A History of YouTube’s Closed Captions Part II: Bringing It All Together - themadprogramer
https://datahorde.org/?p=1346
======
Normille
I'm not hearing impaired but, when reading t'intarwebs in bed, I'll quite
often watch a YouTube video with the sound off and closed captions on, so as
not to disturb the missus.

The thing that makes YouTube's closed captions nearly unusable for me is that
they take up two lines and the lines scroll. Even if you adjust the font size
to he much bigger, they just take up more room.
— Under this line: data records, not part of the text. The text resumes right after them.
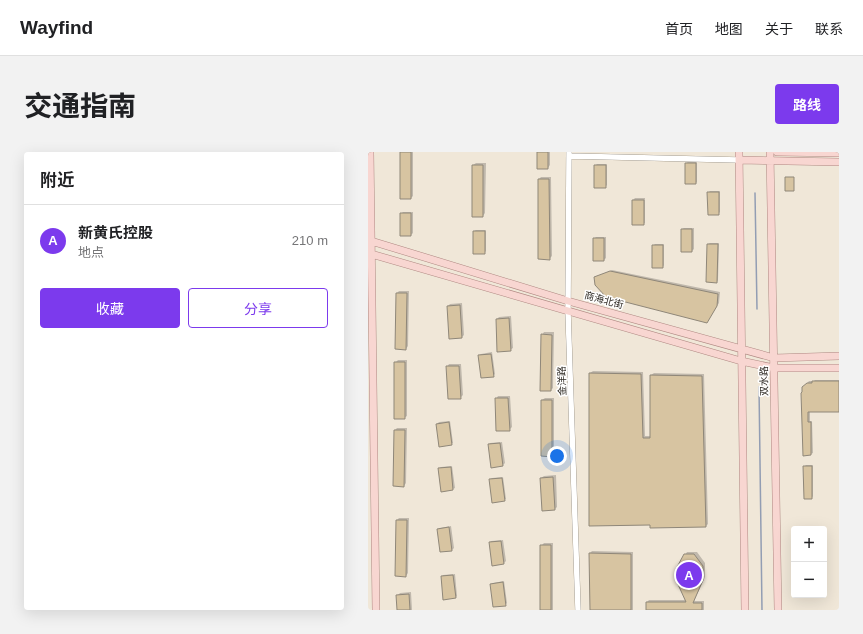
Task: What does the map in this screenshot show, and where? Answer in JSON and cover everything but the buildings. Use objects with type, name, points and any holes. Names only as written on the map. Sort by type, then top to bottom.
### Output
[{"type":"main road","points":[[370,152],[369,254],[376,610]]},
{"type":"main road","points":[[739,152],[745,610]]},
{"type":"main road","name":"双水路","points":[[770,152],[778,610]]},
{"type":"main road","points":[[777,152],[839,153]]},
{"type":"main road","points":[[739,160],[839,162]]},
{"type":"main road","name":"商海北街","points":[[369,240],[568,300],[774,358],[839,356]]},
{"type":"main road","name":"商海北街","points":[[369,254],[741,361],[774,368],[839,368]]},
{"type":"street","points":[[569,154],[739,160]]},
{"type":"street","name":"金洋路","points":[[569,154],[568,311],[578,610]]},
{"type":"waterway","points":[[755,193],[757,309]]},
{"type":"waterway","points":[[759,387],[762,610]]},
{"type":"place","name":"新黄氏控股","points":[[689,575]]}]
There's no option to configure
the captions to be on a single line.

If the video in question features someone speaking, there'll be quite a lot of
continual text and, with autogenerated CCs, [which the vast majority are] a
lot of it will be slightly wrong.

So I'll read the top line and start reading the bottom line which will
suddenly scroll up, so it's now the top line, thus adding another fraction of
a second for my eye-line to re-orientate, to the extra time my brain's already
taken to process what _$RandomIrrelevantWord_ in the middle of the sentence
should actually be. By the time I've done that, the line has often scrolled up
again out of sight, to be replaced by whatever line was previously the bottom
line.

Rinse and repeat continuously.

It might sound counter-intuitive but if I could set the CC to only occupy one
line, I'm sure I could read them faster and easier as the line would stay in
the same place and not suddenly move upwards. Or, alternatively, keep them on
two lines but replace the entire two lines each time. Don't scroll them.

\---

 _cf._ also: Apple's Finder column view. What lunatic decided that making an
tem slide out of the way when you click to select it was good GUI design?